BEI agents are given new identities to totally cut them off from their old lives, and though his bosses shot it down, Dale wanted his new name to be Max Iron. That tells you pretty much what you need to know about Dale.
But for all his swagger and the delight he takes in tweaking his strait-laced superiors, Dale is serious about protecting the innocent. And in Stone Groove, he has plenty of innocents to protect. The entire population of a utopian commune in rural Virginia has gone missing. Overnight, 147 people have simply vanished. Clues left behind suggest a link to the disappearance of the Roanoke Island colony. It’s definitely a case for the BEI.
The 147 missing people are disturbing enough, but the real trouble begins when they start to trickle back. The returnees are thoroughly brainwashed, puppets programmed to kill or die based on whatever complex instructions they’ve been given. As Dale races to save as many as he can, it becomes clear that whoever is pulling their strings knows too much about Dale and is using his human weapons to knock him off balance and strike where he’s weakest.
As the pressure builds, Dale works his way closer to the mastermind behind the scheme. And he starts to realize that he isn’t going to like what he finds. To save dozens of innocent lives, Dale will have to risk everything, including his life, and confront the past that he’s been running from for years.
Reveals Gradually Peel the Onion and Draw You into a Hero’s Very Different Past
Erik Carter has published seven books in the Dale Conley series as of this writing, with two more due to come out soon. Clearly, he’s doing something right. Stone Groove is the book that launched the series, and it launches it with a bang.
The series is set in the 1970s, and Carter has a blast playing with the era. Dale is a pitch perfect recreation of the rough and tumble heroes of ‘70s movies and TV – the kind who are endlessly getting yelled at by the Captain because they break all the rules but are grudgingly tolerated because they get the job done.
At the same time, Carter digs beneath Dale’s surface bravado to explore the person who could become Dale Conley. What he finds is a vulnerability that will put Dale on the defense against a villain who knows all there is to know about who Dale is, and who he was before.
For much of Stone Groove, the culprit remains a faceless presence who torments Dale by using his human puppets to force Dale into impossible situations. Dale never knows where the next one will come from or what he’ll have to do to prevent more bloodshed.
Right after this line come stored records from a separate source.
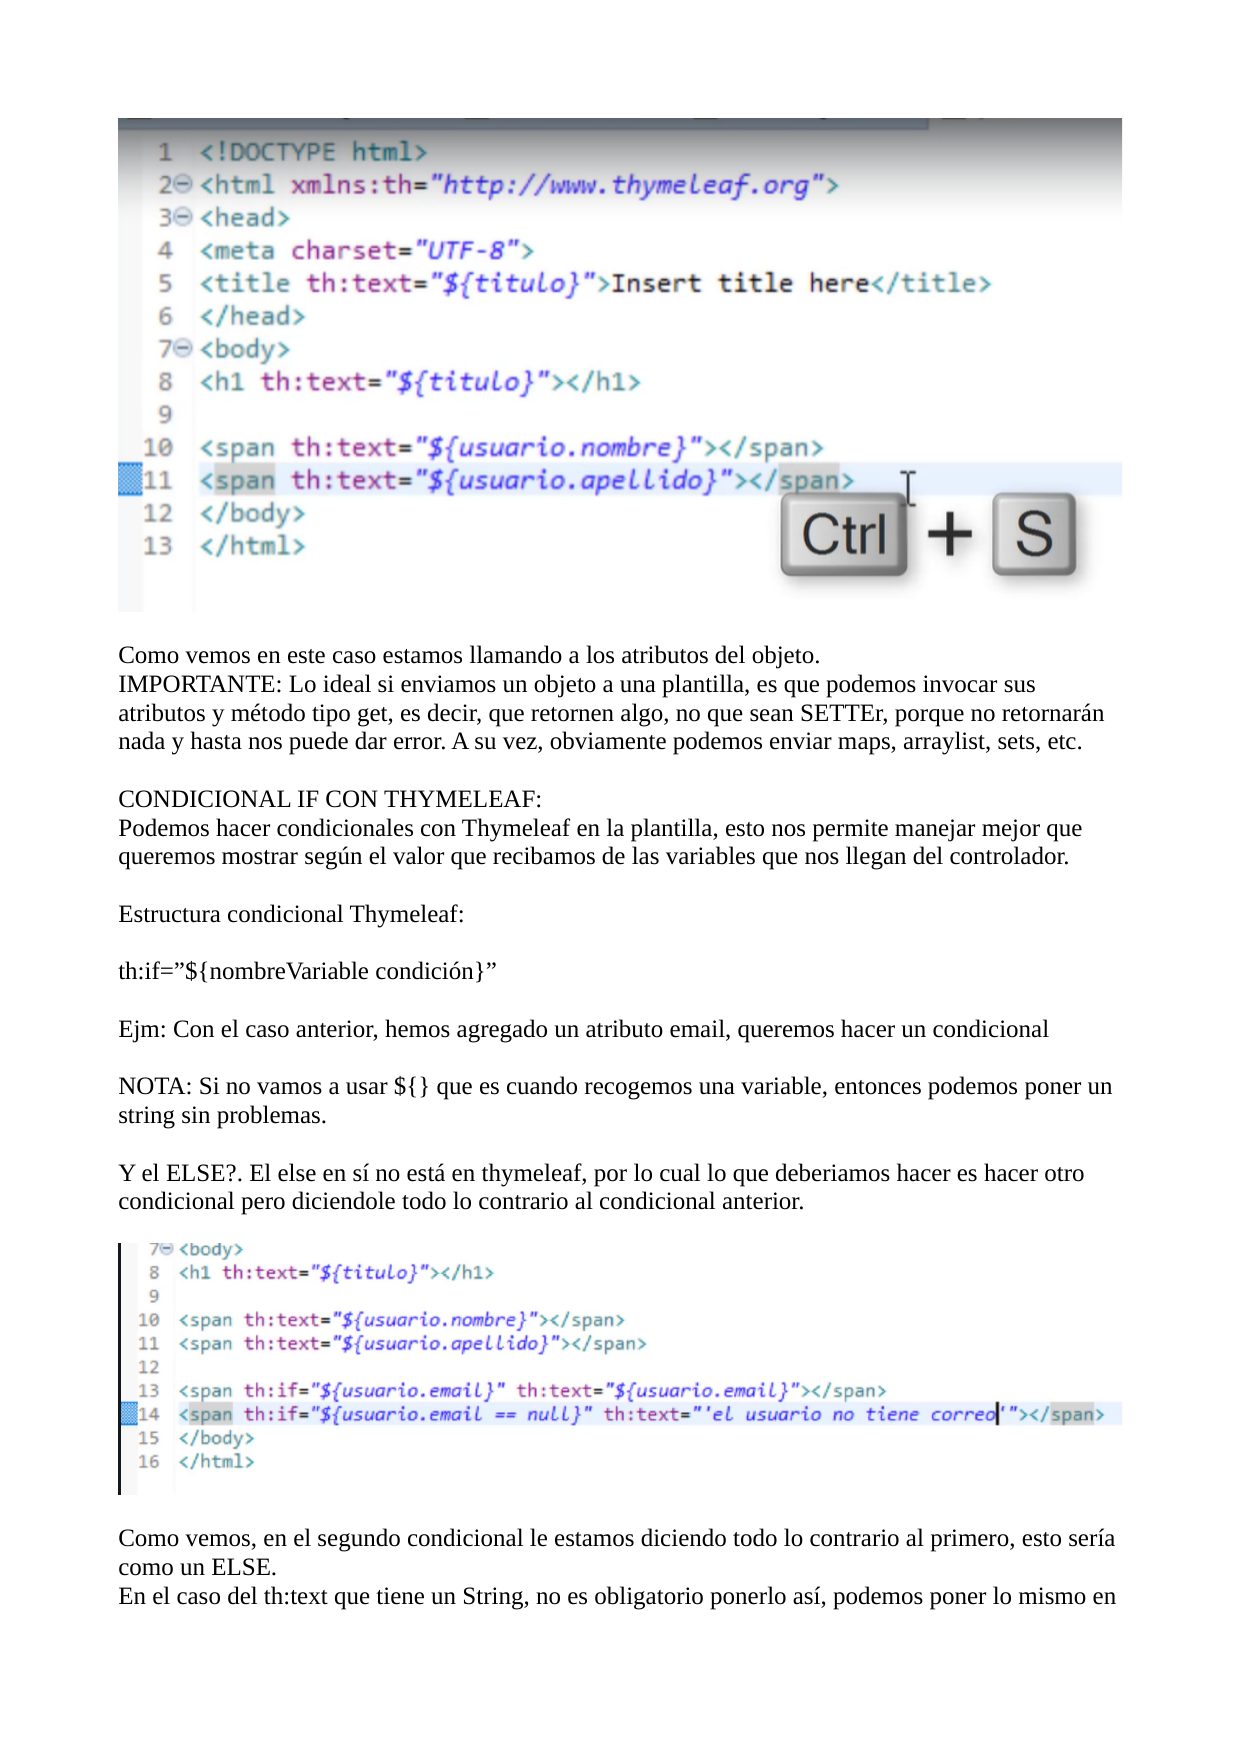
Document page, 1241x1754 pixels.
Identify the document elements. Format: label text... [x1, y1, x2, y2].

text IMPORTANTE: Lo ideal si enviamos un objeto a una plantilla, es que podemos invocar sus atributos y método tipo get, es decir, que retornen algo, no que sean SETTEr, porque no retornarán nada y hasta nos puede dar error. A su vez, obviamente podemos enviar maps, arraylist, sets, etc. [118, 669, 1122, 755]
text Como vemos en este caso estamos llamando a los atributos del objeto. [118, 640, 1122, 669]
text NOTA: Si no vamos a usar ${} que es cuando recogemos una variable, entonces podemos poner un string sin problemas. [118, 1071, 1122, 1129]
text Y el ELSE?. El else en sí no está en thymeleaf, por lo cual lo que deberiamos hacer es hacer otro condicional pero diciendole todo lo contrario al condicional anterior. [118, 1158, 1122, 1215]
text Como vemos, en el segundo condicional le estamos diciendo todo lo contrario al primero, esto sería como un ELSE. [118, 1523, 1122, 1581]
text Estructura condicional Thymeleaf: [118, 899, 1122, 928]
text Podemos hacer condicionales con Thymeleaf en la plantilla, esto nos permite manejar mejor que queremos mostrar según el valor que recibamos de las variables que nos llegan del controlador. [118, 813, 1122, 870]
text Ejm: Con el caso anterior, hemos agregado un atributo email, queremos hacer un condicional [118, 1014, 1122, 1043]
text CONDICIONAL IF CON THYMELEAF: [118, 784, 1122, 813]
text th:if=”${nombreVariable condición}” [118, 956, 1122, 985]
text En el caso del th:text que tiene un String, no es obligatorio ponerlo así, podemos poner lo mismo en [118, 1581, 1122, 1610]
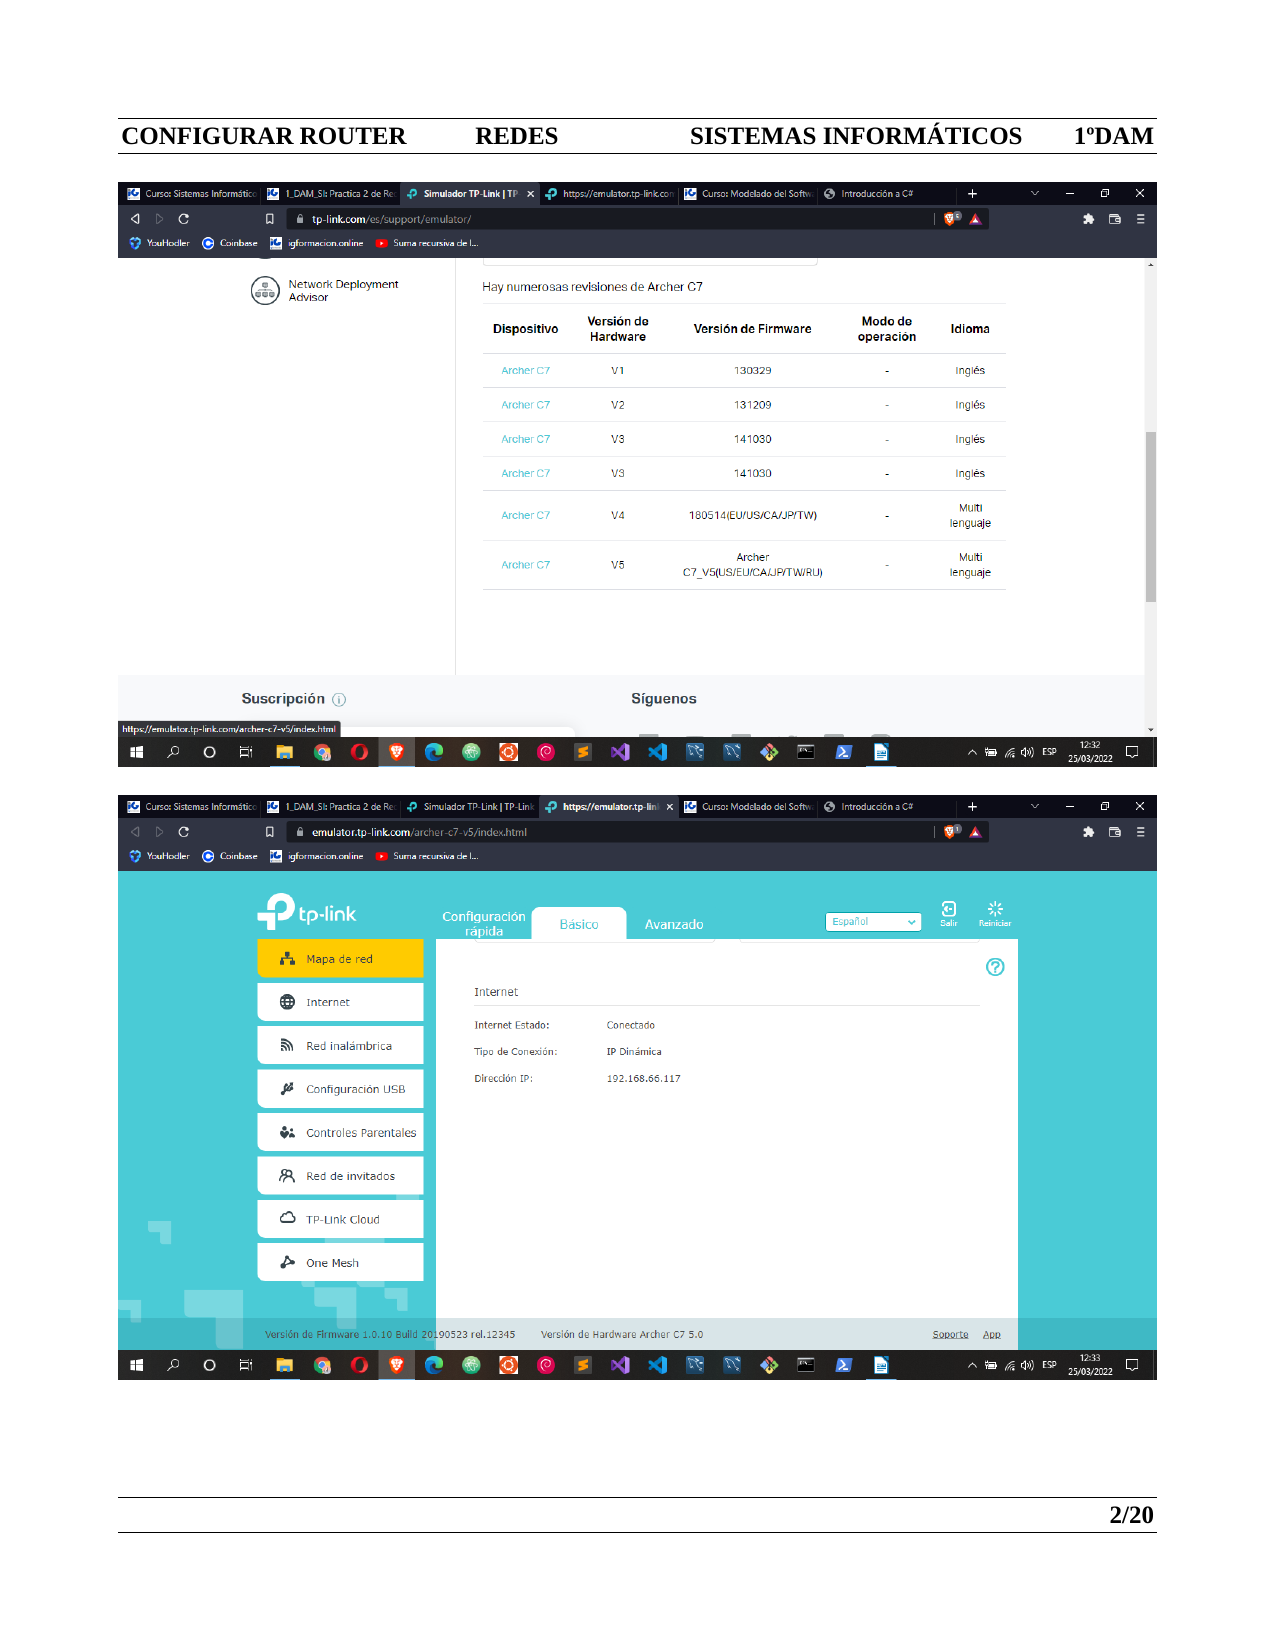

The result is a terrifying ride that keeps Dale one step behind and racing to catch up.
Once the real villain steps out from behind the curtain, things only get worse. By revealing his hero’s dark past, Carter grounds Dale’s over-the-top persona and makes his struggle matter. It raises the stakes for the desperate battle at Stone Groove’s climax and does a great job of pulling the reader into Dale’s character. The result is a book that leaves you hungry for more.
I wasn’t entirely sure about the 1970s setting when I first started reading Stone Groove, but Carter makes it work. The Dale Conley books are action-packed with a light touch. But each also has a touch of historical conspiracy or mystery about it. The result is sort of like Starsky and Hutch with a dash of The DaVinci Code. It’s a concept I was a little surprised to find myself hooked by, but I definitely was. Give it a shot and you might be hooked too.